Improving Node Representation by Boosting Target-Aware Contrastive Loss

Graphs model complex relationships between entities, with nodes and edges capturing intricate connections. Node representation learning involves transforming nodes into low-dimensional embeddings. These embeddings are typically used as features for downstream tasks. Therefore, their quality has a significant impact on task performance. Existing approaches for node representation learning span (semi-)supervised, unsupervised, and self-supervised paradigms. In graph domains, (semi-)supervised learning often only optimizes models based on class labels, neglecting other abundant graph signals, which limits generalization. While self-supervised or unsupervised learning produces representations that better capture underlying graph signals, the usefulness of these captured signals for downstream target tasks can vary. To bridge this gap, we introduce Target-Aware Contrastive Learning (Target-aware CL) which aims to enhance target task performance by maximizing the mutual information between the target task and node representations with a self-supervised learning process. This is achieved through a sampling function, XGBoost Sampler (XGSampler), to sample proper positive examples for the proposed Target-Aware Contrastive Loss (XTCL). By minimizing XTCL, Target-aware CL increases the mutual information between the target task and node representations, such that model generalization is improved. Additionally, XGSampler enhances the interpretability of each signal by showing the weights for sampling the proper positive examples. We show experimentally that XTCL significantly improves the performance on two target tasks: node classification and link prediction tasks, compared to state-of-the-art models.

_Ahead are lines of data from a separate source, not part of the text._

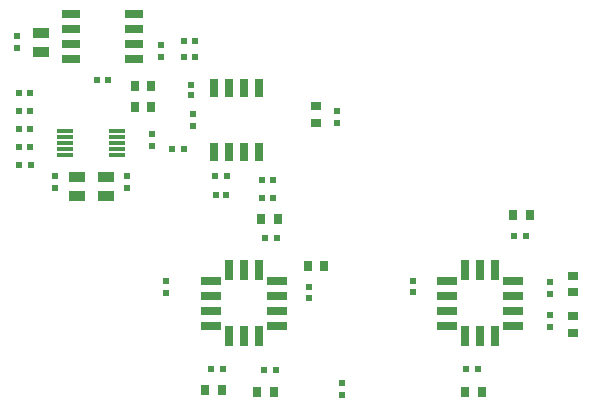
<source format=gtp>
G04*
G04 #@! TF.GenerationSoftware,Altium Limited,Altium Designer,24.2.2 (26)*
G04*
G04 Layer_Color=8421504*
%FSLAX44Y44*%
%MOMM*%
G71*
G04*
G04 #@! TF.SameCoordinates,32683A2E-CEC5-46B4-BDA2-C12D6267EED3*
G04*
G04*
G04 #@! TF.FilePolarity,Positive*
G04*
G01*
G75*
%ADD15R,0.9000X0.8000*%
%ADD16R,0.5000X0.6000*%
%ADD17R,0.6500X1.5000*%
%ADD18R,1.4000X0.3000*%
%ADD19R,1.4300X0.9400*%
%ADD20R,0.6800X1.8000*%
%ADD21R,1.8000X0.6800*%
%ADD22R,0.8000X0.9000*%
%ADD23R,0.6000X0.5000*%
%ADD24R,0.5725X0.6153*%
%ADD25R,1.5000X0.6500*%
%ADD26R,0.6153X0.5725*%
D15*
X-39370Y167020D02*
D03*
Y153020D02*
D03*
X178308Y-10780D02*
D03*
Y-24780D02*
D03*
X178308Y9510D02*
D03*
Y23510D02*
D03*
D16*
X-21590Y162480D02*
D03*
Y152480D02*
D03*
X-292100Y215980D02*
D03*
Y225980D02*
D03*
X159258Y-10160D02*
D03*
Y-20160D02*
D03*
X159258Y7700D02*
D03*
Y17700D02*
D03*
X43180Y19224D02*
D03*
Y9224D02*
D03*
X-17018Y-77390D02*
D03*
Y-67390D02*
D03*
X-143510Y160020D02*
D03*
Y150020D02*
D03*
X-170180Y218360D02*
D03*
Y208360D02*
D03*
X-260350Y97870D02*
D03*
Y107870D02*
D03*
X-199390Y97870D02*
D03*
Y107870D02*
D03*
X-177800Y133430D02*
D03*
Y143430D02*
D03*
X-44958Y4144D02*
D03*
Y14144D02*
D03*
X-165608Y18890D02*
D03*
Y8890D02*
D03*
D17*
X-125730Y181940D02*
D03*
X-113030D02*
D03*
X-100330D02*
D03*
X-87630D02*
D03*
Y127940D02*
D03*
X-100330D02*
D03*
X-113030D02*
D03*
X-125730D02*
D03*
D18*
X-251870Y125890D02*
D03*
Y130890D02*
D03*
Y135890D02*
D03*
Y140890D02*
D03*
Y145890D02*
D03*
X-207870D02*
D03*
Y140890D02*
D03*
Y135890D02*
D03*
Y130890D02*
D03*
Y125890D02*
D03*
D19*
X-271780Y212780D02*
D03*
Y229180D02*
D03*
X-241300Y90860D02*
D03*
Y107260D02*
D03*
X-217170Y90860D02*
D03*
Y107260D02*
D03*
D20*
X87376Y28000D02*
D03*
X100076D02*
D03*
X112776D02*
D03*
Y-28000D02*
D03*
X100076D02*
D03*
X87376D02*
D03*
X-112776Y28000D02*
D03*
X-100076D02*
D03*
X-87376D02*
D03*
Y-28000D02*
D03*
X-100076D02*
D03*
X-112776D02*
D03*
D21*
X128076Y19050D02*
D03*
Y6350D02*
D03*
Y-6350D02*
D03*
Y-19050D02*
D03*
X72076D02*
D03*
Y-6350D02*
D03*
Y6350D02*
D03*
Y19050D02*
D03*
X-72076D02*
D03*
Y6350D02*
D03*
Y-6350D02*
D03*
Y-19050D02*
D03*
X-128076D02*
D03*
Y-6350D02*
D03*
Y6350D02*
D03*
Y19050D02*
D03*
D22*
X101488Y-74930D02*
D03*
X87488D02*
D03*
X142128Y74930D02*
D03*
X128128D02*
D03*
X-192420Y166370D02*
D03*
X-178420D02*
D03*
X-192420Y184150D02*
D03*
X-178420D02*
D03*
X-85486Y71374D02*
D03*
X-71486D02*
D03*
X-32116Y31750D02*
D03*
X-46116D02*
D03*
X-88788Y-74676D02*
D03*
X-74788D02*
D03*
X-118984Y-73660D02*
D03*
X-132984D02*
D03*
D23*
X98218Y-55880D02*
D03*
X88218D02*
D03*
X138858Y57150D02*
D03*
X128858D02*
D03*
X-141050Y222250D02*
D03*
X-151050D02*
D03*
X-151050Y208280D02*
D03*
X-141050D02*
D03*
X-224710Y189230D02*
D03*
X-214710D02*
D03*
X-290750Y177800D02*
D03*
X-280750D02*
D03*
X-290750Y162560D02*
D03*
X-280750D02*
D03*
X-290830Y147320D02*
D03*
X-280830D02*
D03*
X-290750Y132080D02*
D03*
X-280750D02*
D03*
X-290670Y116840D02*
D03*
X-280670D02*
D03*
X-161130Y130810D02*
D03*
X-151130D02*
D03*
X-124300Y107950D02*
D03*
X-114300D02*
D03*
X-75010Y104140D02*
D03*
X-85010D02*
D03*
X-75010Y88900D02*
D03*
X-85010D02*
D03*
X-82216Y55626D02*
D03*
X-72216D02*
D03*
X-82978Y-56388D02*
D03*
X-72978D02*
D03*
X-117682Y-55626D02*
D03*
X-127682D02*
D03*
D24*
X-144780Y184626D02*
D03*
Y176054D02*
D03*
D25*
X-192710Y245110D02*
D03*
Y232410D02*
D03*
Y219710D02*
D03*
Y207010D02*
D03*
X-246710D02*
D03*
Y219710D02*
D03*
Y232410D02*
D03*
Y245110D02*
D03*
D26*
X-123666Y91440D02*
D03*
X-115094D02*
D03*
M02*

</source>
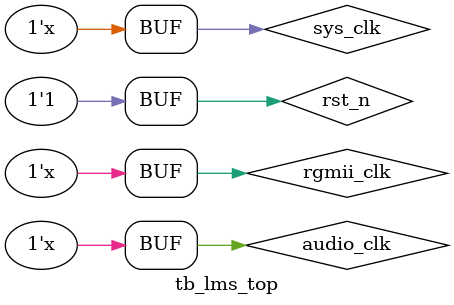
<source format=v>

`timescale 1ns/1ns

module tb_lms_top();
   reg             sys_clk     ;
   reg             rst_n       ;
   
   reg             audio_clk   ;
   reg             data_valid  ;
   reg [15:0]      adc_data    ;
  
   reg             rgmii_clk   ;
   reg             rec_en      ;
   reg [31:0]      rec_data    ;
          
   wire [15:0]      y_lms      ;
    

initial begin
    sys_clk = 1'b0;
    audio_clk = 1'b0;
    rgmii_clk = 1'b0;
    rst_n <= 1'b0;
    #40;
    rst_n <= 1'b1;

end

always #10 sys_clk = ~sys_clk;

always #50 audio_clk = ~audio_clk;

always #16  rgmii_clk = ~rgmii_clk;

reg [15:0] cnt;

always@(posedge audio_clk or negedge rst_n)
    if(~rst_n)
        cnt <= 16'd0;
    else
        cnt <= cnt + 1'b1;
        
always@(posedge audio_clk or negedge rst_n)
    if(~rst_n)
        adc_data <= 16'b0;
    else
        adc_data <= cnt;
       
always@(posedge audio_clk or negedge rst_n)
    if(~rst_n)
        data_valid <= 1'b0;
    else if(cnt == 'd1)
        data_valid  <= 1'b1;
    else
        data_valid  <= data_valid;
       
reg [15:0] cnt1;  
     
always@(posedge rgmii_clk or negedge rst_n)
    if(~rst_n)
        cnt1 <= 16'd0;
    else
        cnt1 <= cnt1 + 1'b1;
        
always@(posedge rgmii_clk or negedge rst_n)
    if(~rst_n)
        rec_data <= 32'd0;
    else
        rec_data <= cnt1;
        
always@(posedge rgmii_clk or negedge rst_n)
    if(~rst_n)
        rec_en <= 1'b0;
    else if(cnt1 == 1'b1)
        rec_en <= 1'b1;
    else
        rec_en <= rec_en;
        
    
lms_top
#(
   .Step_size( 16'h000f  )
)
lms_top_inst
(
   .sys_clk   (sys_clk   ) ,
   .rst_n     (rst_n     ) ,
  
   .audio_clk (audio_clk ) ,
   .data_valid(data_valid) ,
   .adc_data  (adc_data  ) ,
 
   .rgmii_clk (rgmii_clk ) ,
   .rec_en    (rec_en    ) ,
   .rec_data  (rec_data  ) , 
  
   .y_lms     (y_lms     )
);
    
    
    



endmodule





</source>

翻译：图模型能够刻画实体间的复杂关系，其中节点与边可捕捉精细的连接结构。节点表示学习旨在将节点转换为低维嵌入向量。这些嵌入通常作为下游任务的特征输入，因此其质量对任务性能具有重要影响。现有的节点表示学习方法涵盖（半）监督、无监督与自监督范式。在图领域中，（半）监督学习往往仅基于类别标签优化模型，忽略了其他丰富的图信号，从而限制了泛化能力。尽管自监督或无监督学习生成的表示能更好地捕捉底层图信号，但这些被捕捉的信号对于下游目标任务的有效性可能存在差异。为弥合这一差距，我们提出了目标感知对比学习（Target-aware CL），其目标是通过最大化目标任务与节点表示之间的互信息，结合自监督学习过程来提升目标任务性能。该方法通过一个采样函数——XGBoost采样器（XGSampler）——为所提出的目标感知对比损失（XTCL）采样合适的正例。通过最小化XTCL，目标感知对比学习可增加目标任务与节点表示之间的互信息，从而提升模型泛化能力。此外，XGSampler通过展示采样合适正例的权重，增强了各信号的可解释性。实验表明，与现有先进模型相比，XTCL在节点分类和链接预测两个目标任务上均能显著提升性能。